Future research should incorporate no-training control groups and longer training durations (e.g., 8–12 weeks) and follow-ups at 6–12 months to clarify WMT’s specific effects and sustainability [23]. Developing hybrid training programs that target both verbal and visuospatial WM, potentially integrating gamified elements to enhance engagement [51], could improve transfer to daily functioning.
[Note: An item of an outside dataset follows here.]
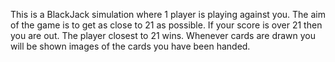 This is a BlackJack simulation where 1 player is playing against you. The aim of the game is to get as close to 21 as possible. If your score is over 21 then you are out. The player closest to 21 wins. Whenever cards are drawn you will be shown images of the cards you have been handed.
Additionally, neuroimaging studies examining prefrontal and parietal activation pre- and post-WMT could elucidate the neural mechanisms underlying training gains [14]. Finally, standardizing Corsi backward protocols across age groups, as suggested by Kessels et al. [6], would enhance its clinical utility in ADHD assessments.

5. Conclusions

In conclusion, our results indicate that, in all groups, adaptive dual N-back training significantly enhances working memory performance in divided attention, with large and reliable benefits in working memory scores. Gains in verbal WM in young adults with ADHD, as evidenced by WAIS-IV WMI improvements, were also observed, but are less uniform, and limited visuospatial gains on the Corsi task suggest that changes in traditional cognitive measures (WAIS-IV, Corsi) should be interpreted with more caution. These findings underscore the task-specific nature of WMT and the need for tailored interventions to address ADHD’s heterogeneous cognitive profile. By integrating multimodal training and sustained practice, future interventions can maximize cognitive and functional outcomes for individuals with ADHD.